La chronique de la rédaction

Une chronique de Jean-Claude Matgen


Je suis né en 1955 et je n’ai jamais connu la guerre. Mes parents, eux, en avaient subi les dramatiques effets et, comme tous les gens de leur génération, ils n’ont eu de cesse de se battre, au prix de nombreux sacrifices, pour offrir à leurs enfants, des conditions de vie confortables et sereines.

Instruite par l’Histoire et tirant les leçons de la guerre 40-45, l’Europe s’est construite dans la volonté de garantir la paix. Pendant plus de trente ans, les conditions économiques furent au beau fixe et nous avons pu profiter de cette longue embellie.

L'insouciance post 68

Nous avons grandi dans l’insouciance. L’après Mai 68 nous a même ouvert de nouveaux horizons. A l’époque, celui qui sortait de l’école secondaire trouvait rapidement du travail et celui avait fait des études universitaires n’avait guère de souci à se faire pour sa carrière.

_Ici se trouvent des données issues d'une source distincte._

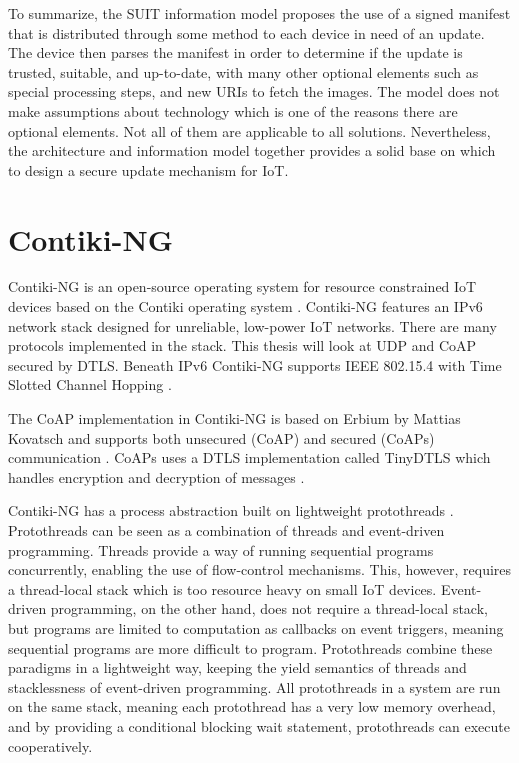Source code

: \documentclass[0-thesis.tex]{subfiles}
\begin{document}
To summarize, the SUIT information model proposes the use of a signed manifest that is
distributed through some method to each device in need of an update. The device then
parses the manifest in order to determine if the update is trusted, suitable, and
up-to-date, with many other optional elements such as special processing steps, and new
URIs to fetch the images. The model does not make assumptions about technology which is
one of the reasons there are optional elements. Not all of them are applicable to all
solutions. Nevertheless, the architecture and information model together provides a solid
base on which to design a secure update mechanism for IoT.

\section{Contiki-NG}
\label{sec:contiki-ng}
Contiki-NG is an open-source operating system for resource constrained IoT devices based
on the Contiki operating system \parencite{contiki-ng-github, contiki-github}. Contiki-NG
features an IPv6 network stack designed for unreliable, low-power IoT networks. There are
many protocols implemented in the stack. This thesis will look at UDP and CoAP secured by
DTLS. Beneath IPv6 Contiki-NG supports IEEE 802.15.4 with Time Slotted Channel Hopping
\parencite{ieee-802.15.4}.

The CoAP implementation in Contiki-NG is based on Erbium by Mattias Kovatsch and supports
both unsecured (CoAP) and secured (CoAPs) communication \parencite{low-power-coap}. CoAPs
uses a DTLS implementation called TinyDTLS which handles encryption and decryption of
messages \parencite{tinydtls-github}.

Contiki-NG has a process abstraction built on lightweight protothreads
\parencite{protothreads}. Protothreads can be seen as a combination of threads and
event-driven programming. Threads provide a way of running sequential programs
concurrently, enabling the use of flow-control mechanisms. This, however, requires a
thread-local stack which is too resource heavy on small IoT devices. Event-driven
programming, on the other hand, does not require a thread-local stack, but programs are
limited to computation as callbacks on event triggers, meaning sequential programs are
more difficult to program. Protothreads combine these paradigms in a lightweight way,
keeping the yield semantics of threads and stacklessness of event-driven programming. All
protothreads in a system are run on the same stack, meaning each protothread has a very
low memory overhead, and by providing a conditional blocking wait statement, protothreads
can execute cooperatively.
\end{document}

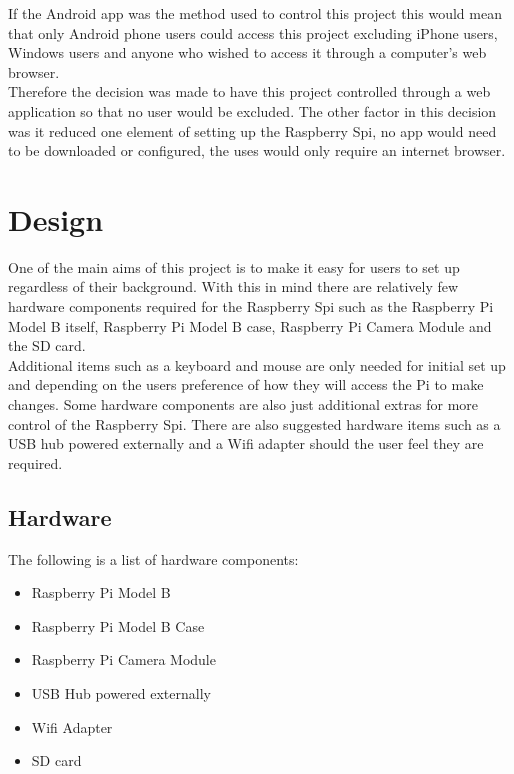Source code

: \documentclass[12pt]{report}
\begin{document}
If the Android app was the method used to control this project this would mean that only Android phone users could access this project excluding iPhone users, Windows users and anyone who wished to access it through a computer's web browser.\\

Therefore the decision was made to have this project controlled through a web application so that no user would be excluded. The other factor in this decision was it reduced one element of setting up the Raspberry Spi, no app would need to be downloaded or configured, the uses would only require an internet browser.\\

% 
\chapter{Design}
\label{ch:design}
	One of the main aims of this project is to make it easy for users to set up regardless of their background. With this in mind there are relatively few hardware components required for the Raspberry Spi such as the Raspberry Pi Model B itself, Raspberry Pi Model B case, Raspberry Pi Camera Module and the SD card.\\
	 
Additional items such as a keyboard and mouse are only needed for initial set up and depending on the users preference of how they will access the Pi to make changes. Some hardware components are also just additional extras for more control of the Raspberry Spi. There are also suggested hardware items such as a USB hub powered externally and a Wifi adapter should the user feel they are required.\\
	
\section{Hardware}	
\label{sec:hardware}

The following is a list of hardware components:\\
\begin{itemize}
  \item Raspberry Pi Model B\\
  \item Raspberry Pi Model B Case\\
  \item Raspberry Pi Camera Module\\
  \item USB Hub powered externally\\
  \item Wifi Adapter\\
  \item SD card\\
\end{itemize} 
\end{document}
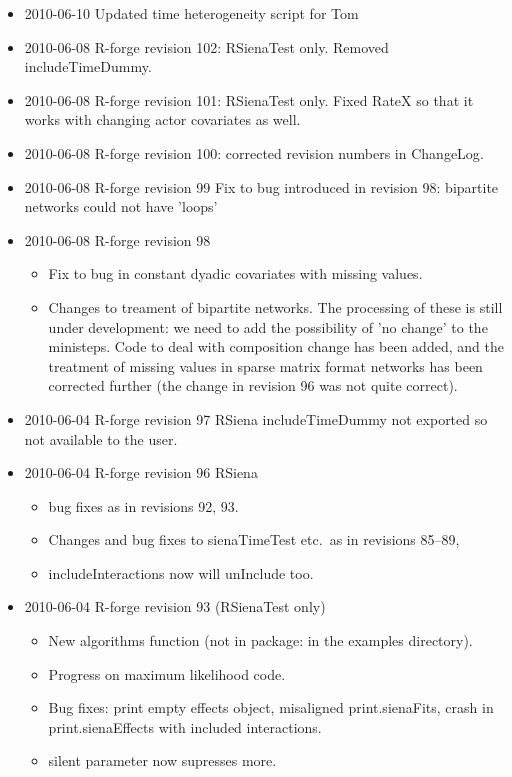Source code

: \documentclass[a4paper,fleqn,11pt]{article}
\newcommand{\+}{\, + \,}
\newcommand{\sfn}[1]{\textsf{#1}}
\begin{document}
{\begin{small}
\begin{itemize}
\item 2010-06-10 Updated time heterogeneity script for Tom
\item 2010-06-08 R-forge revision 102: RSienaTest only. Removed
includeTimeDummy.
\item 2010-06-08 R-forge revision 101: RSienaTest only. Fixed RateX so that it
  works with changing actor covariates as well.
\item 2010-06-08 R-forge revision 100: corrected revision numbers in \sfn{ChangeLog}.
\item 2010-06-08 R-forge revision 99
Fix to bug introduced in revision 98: bipartite networks could not have 'loops'
\item 2010-06-08 R-forge revision 98
\begin{itemize}
\item Fix to bug in constant dyadic covariates with missing values.
\item Changes to treament of bipartite networks. The processing of these is
  still under development: we need to add the possibility of 'no change' to the
  ministeps. Code to deal with composition change has been added, and the
  treatment of missing values in sparse matrix format networks has been
  corrected further (the change in revision 96 was not quite correct).
\end{itemize}
\item 2010-06-04 R-forge revision 97 RSiena includeTimeDummy not exported so not
  available to the user.
\item 2010-06-04 R-forge revision 96 RSiena
\begin{itemize}
\item bug fixes as in revisions 92, 93.
\item Changes and bug fixes to sienaTimeTest etc.\ as in revisions 85--89,
\item \sfn{includeInteractions} now will unInclude too.
\end{itemize}
\item 2010-06-04 R-forge revision 93 (RSienaTest only)
\begin{itemize}\item New algorithms function
  (not in package: in the examples directory).
\item Progress on maximum likelihood code.
\item Bug fixes: print empty effects object, misaligned print.sienaFits, crash
  in print.sienaEffects with included interactions.
\item silent parameter now supresses more.

\end{itemize}
\end{itemize}
\end{small}}
\end{document}
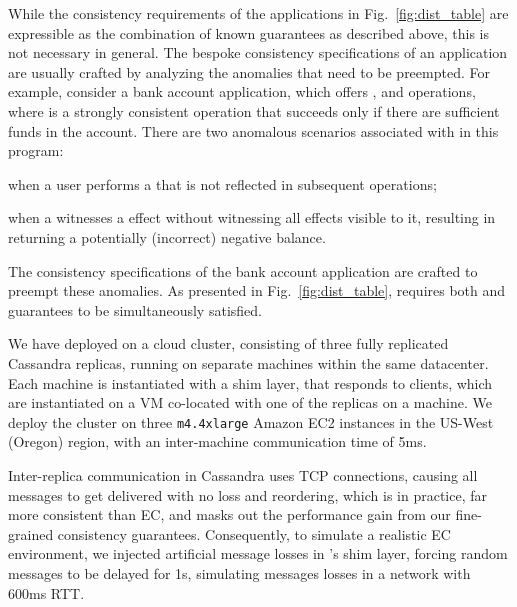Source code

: 
%
While the consistency requirements of the applications in
Fig.~\ref{fig:dist_table} are expressible as the combination of known
guarantees as described above, this is not necessary in general. The
bespoke consistency specifications of an application are usually
crafted by analyzing the anomalies that need to be preempted.  For
example, consider a bank account application, which offers \dRV{},
\wdRV{} and \gbRV{} operations, where \wdRV{} is a strongly consistent
operation that succeeds only if there are sufficient funds in the
account. There are two anomalous scenarios associated with \gbRV{} in
this program: \begin{enumerate*}[label=(\roman*)] \item when a user
      performs a \dRV{} that is not reflected in subsequent \gbRV{}
    operations; \item when a \gbRV{} witnesses a \wdRV{} effect
without witnessing all \dRV{} effects visible to it,  resulting in
\gbRV{} returning a potentially (incorrect) negative balance.
\end{enumerate*} The consistency specifications of  the bank account
application are crafted to preempt these anomalies. As presented in
Fig.~\ref{fig:dist_table}, \gbRV{} requires both \rmwCTRT{} and
\visCTRT{} guarantees to be simultaneously satisfied.


We have deployed \tool on a cloud cluster,
consisting of three fully replicated Cassandra replicas, running on
separate machines within the same
datacenter. 
Each machine is instantiated with a
\tool shim layer, that responds to clients,  
 which are instantiated on a VM 
co-located with one of the replicas on a machine.
We deploy the cluster on three \texttt{m4.4xlarge} Amazon EC2 instances
in the US-West (Oregon) region, with an inter-machine communication time of 5ms.

Inter-replica communication in Cassandra uses TCP connections, causing
all messages to get delivered with no loss and reordering, which is in
practice, far more consistent than EC, and masks out the performance
gain from our fine-grained consistency guarantees.  Consequently, to
simulate a realistic EC environment, we injected artificial message
losses in \tool's shim layer, forcing random messages to be delayed
for 1s, simulating messages losses in a network with 600ms RTT.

Le revers de la médaille, c’est que nous avons construit alors une société consumériste etégoïste et que nous n’avons pas suffisamment pris en compte l’avenir de notre planète.

Les conflits étaient lointains, les catastrophes, les guerres, c’était pour les autres. Le choc pétrolier des années ‘70 a atteint les économies de la Vieille Europe et les choses sont devenues un peu plus difficiles pour certaines franges de la population.

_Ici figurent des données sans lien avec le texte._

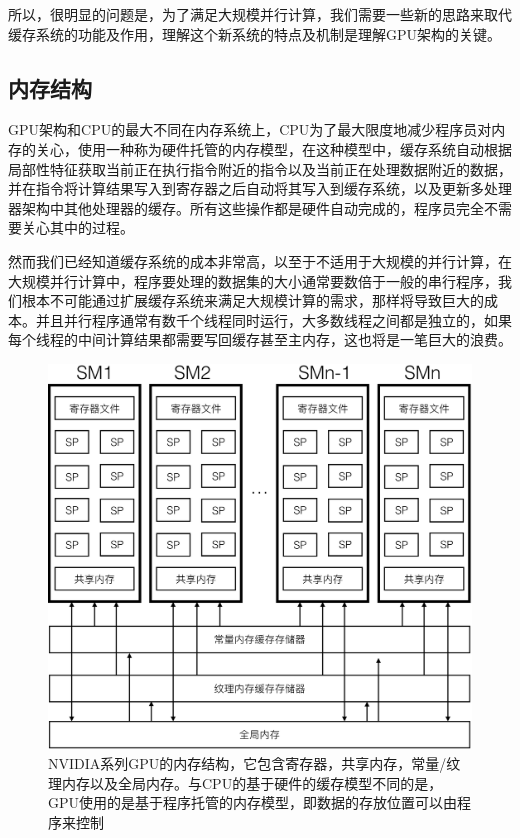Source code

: 所以，很明显的问题是，为了满足大规模并行计算，我们需要一些新的思路来取代缓存系统的功能及作用，理解这个新系统的特点及机制是理解GPU架构的关键。




\subsection{内存结构}
GPU架构和CPU的最大不同在内存系统上，CPU为了最大限度地减少程序员对内存的关心，使用一种称为硬件托管的内存模型，在这种模型中，缓存系统自动根据局部性特征获取当前正在执行指令附近的指令以及当前正在处理数据附近的数据，并在指令将计算结果写入到寄存器之后自动将其写入到缓存系统，以及更新多处理器架构中其他处理器的缓存。所有这些操作都是硬件自动完成的，程序员完全不需要关心其中的过程。

然而我们已经知道缓存系统的成本非常高，以至于不适用于大规模的并行计算，在大规模并行计算中，程序要处理的数据集的大小通常要数倍于一般的串行程序，我们根本不可能通过扩展缓存系统来满足大规模计算的需求，那样将导致巨大的成本。并且并行程序通常有数千个线程同时运行，大多数线程之间都是独立的，如果每个线程的中间计算结果都需要写回缓存甚至主内存，这也将是一笔巨大的浪费。

\begin{figure}
	\includegraphics[width=1.0\textwidth]{figures/rp/sm}
	\caption{NVIDIA系列GPU的内存结构，它包含寄存器，共享内存，常量/纹理内存以及全局内存。与CPU的基于硬件的缓存模型不同的是，GPU使用的是基于程序托管的内存模型，即数据的存放位置可以由程序来控制}
	\label{f:rp-sm}
\end{figure}

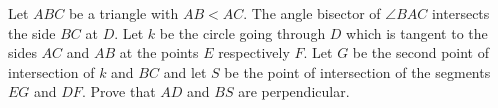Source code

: Let $ABC$ be a triangle with $AB < AC$. The angle bisector of $\angle BAC$ intersects the side $BC$ at $D$. Let $k$ be the circle going through $D$ which is tangent to the sides $AC$ and $AB$ at the points $E$ respectively $F$. Let $G$ be the second point of intersection of $k$ and $BC$ and let $S$ be the point of intersection of the segments $EG$ and $DF$. Prove that $AD$ and $BS$ are perpendicular.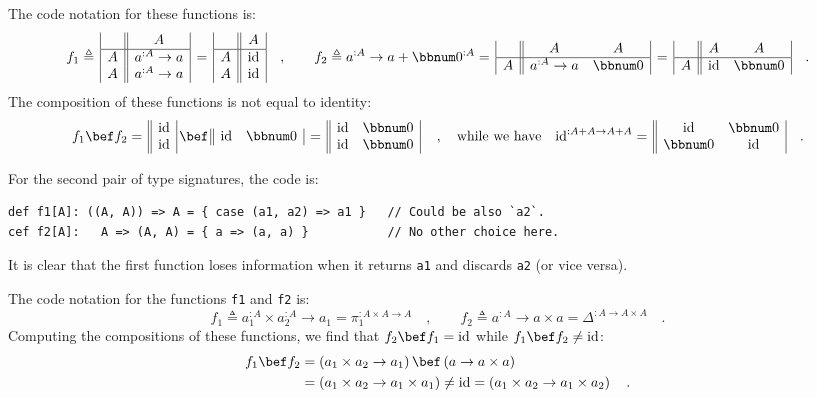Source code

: The code notation for these functions is:
\[
f_{1}\triangleq\,\begin{array}{|c||c|}
 & A\\
\hline A & a^{:A}\rightarrow a\\
A & a^{:A}\rightarrow a
\end{array}\,=\,\begin{array}{|c||c|}
 & A\\
\hline A & \text{id}\\
A & \text{id}
\end{array}\quad,\quad\quad f_{2}\triangleq a^{:A}\rightarrow a+\bbnum 0^{:A}=\,\begin{array}{|c||cc|}
 & A & A\\
\hline A & a^{:A}\rightarrow a & \bbnum 0
\end{array}\,=\,\begin{array}{|c||cc|}
 & A & A\\
\hline A & \text{id} & \bbnum 0
\end{array}\quad.
\]
The composition of these functions is not equal to identity:
\[
f_{1}\bef f_{2}=\,\begin{array}{||c|}
\text{id}\\
\text{id}
\end{array}\,\bef\,\begin{array}{||cc|}
\text{id} & \bbnum 0\end{array}\,=\,\begin{array}{||cc|}
\text{id} & \bbnum 0\\
\text{id} & \bbnum 0
\end{array}\,\quad,\quad\text{while we have}\quad\text{id}^{:A+A\rightarrow A+A}=\,\begin{array}{||cc|}
\text{id} & \bbnum 0\\
\bbnum 0 & \text{id}
\end{array}\quad.
\]

For the second pair of type signatures, the code is:
\begin{lstlisting}
def f1[A]: ((A, A)) => A = { case (a1, a2) => a1 }   // Could be also `a2`.
cef f2[A]:   A => (A, A) = { a => (a, a) }           // No other choice here.
\end{lstlisting}
It is clear that the first function loses information when it returns
\lstinline!a1! and discards \lstinline!a2! (or vice versa).

The code notation for the functions \lstinline!f1! and \lstinline!f2!
is:
\[
f_{1}\triangleq a_{1}^{:A}\times a_{2}^{:A}\rightarrow a_{1}=\pi_{1}^{:A\times A\rightarrow A}\quad,\quad\quad f_{2}\triangleq a^{:A}\rightarrow a\times a=\Delta^{:A\rightarrow A\times A}\quad.
\]
Computing the compositions of these functions, we find that $f_{2}\bef f_{1}=\text{id}$
while $f_{1}\bef f_{2}\ne\text{id}$:
\begin{align*}
f_{1}\bef f_{2} & =\left(a_{1}\times a_{2}\rightarrow a_{1}\right)\bef\left(a\rightarrow a\times a\right)\\
 & =\left(a_{1}\times a_{2}\rightarrow a_{1}\times a_{1}\right)\neq\text{id}=\left(a_{1}\times a_{2}\rightarrow a_{1}\times a_{2}\right)\quad.
\end{align*}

Mais on était loin de la misère qui frappait d’autres régions. Nous mangions à notre faim et la civilisation des loisirs poursuivait son expansion. C’était le temps où nous pensions à asseoir notre confort, à poursuivre un rythme d’existence agréable, avec les sports d’hiver en février, la mer à Pâques et un voyage au long cours en été.

La guerre dans les Balkans, dans les années ‘90, nous rappela certes que la foudre pouvait aussi frapper l’Europe mais sans que notre mode de vie en souffre vraiment.

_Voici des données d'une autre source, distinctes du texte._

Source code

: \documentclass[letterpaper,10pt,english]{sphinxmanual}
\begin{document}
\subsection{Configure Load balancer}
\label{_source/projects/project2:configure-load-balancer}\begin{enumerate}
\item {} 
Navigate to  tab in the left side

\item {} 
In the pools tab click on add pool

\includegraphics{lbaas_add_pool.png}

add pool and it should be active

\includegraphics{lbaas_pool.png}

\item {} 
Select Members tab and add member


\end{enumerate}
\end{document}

Puis le terrorisme est entré dans notre quotidien, frappant Paris, Londres, Madrid, New-York mais pas la Belgique qui semblait demeurer un havre de tranquillité. Ce l’était peut-être, ce l’était sans doute parce que, en échange de la paix sociale, certains responsables politiques dans certaines communes laissaient s’installer des djihadistes qui font payer très cher, aujourd’hui, au pays le laxisme dont il a fait preuve.

Nous sommes retombés dans notre train-train quotidien, inquiets pour nos enfants et petits-enfants en raison d’une crise économique qui a connu un paroxysme avec celle des subprimes, vaguement concernés par la détérioration de l’environnent liée aux activités humaines, à peine ébranlés par le conflit israélo-palestinien et la déliquescence dans laquelle s’enfonçaient des pays comme la Tunisie, la Lybie et bien sûr la Syrie.

Certes, on a versé une larme sur le sort des demandeurs d’asile, quelques autres à la vue d’Aylan, ce petit bout de chou mort sur une grève à la suite du naufrage du bateau qui était censé l’emmener loin de l’enfer syrien.

Ramenés à la réalité

Certes, il y a eu l’attentat contre le musée juif qui nous a ramenés à la réalité, puis celui contre Charlie Hebdo qui nous a choqué car notre chère liberté d’expression était attaquée de plein fouet, celui contre l’hypermarché kasher, puis ceux du 13 novembre, à Paris encore.

La menace se rapprochait, les participants aux attaques parisiennes venaient de Belgique, Salah Abdeslam y avait grandi. Bruxelles vécut quelques semaines de haute tension mais la vie finit par reprendre son cours et l’arrestation de Salah Abdeslam, vendredi, sonna comme un soulagement.

Ce week-end, on en voulut même au ministre des Affaires étrangères d’affirmer qu’il y avait toujours des terroristes dangereux dans la nature et que les risques d’attentats demeuraient importants. N’exagérait-il pas, ne jetait-il pas inutilement de l’huile sur le feu ?

Las, il avait raison. Mardi matin, le tonnerre est tombé sur Bruxelles, l’horreur a déferlé sur la Belgique. La guerre est dans nos murs. Nous avons basculé dans un autre monde, celui dans lequel vivent déjà des millions d’autres hommes et femmes et que nous ne voulions pas regarder en face.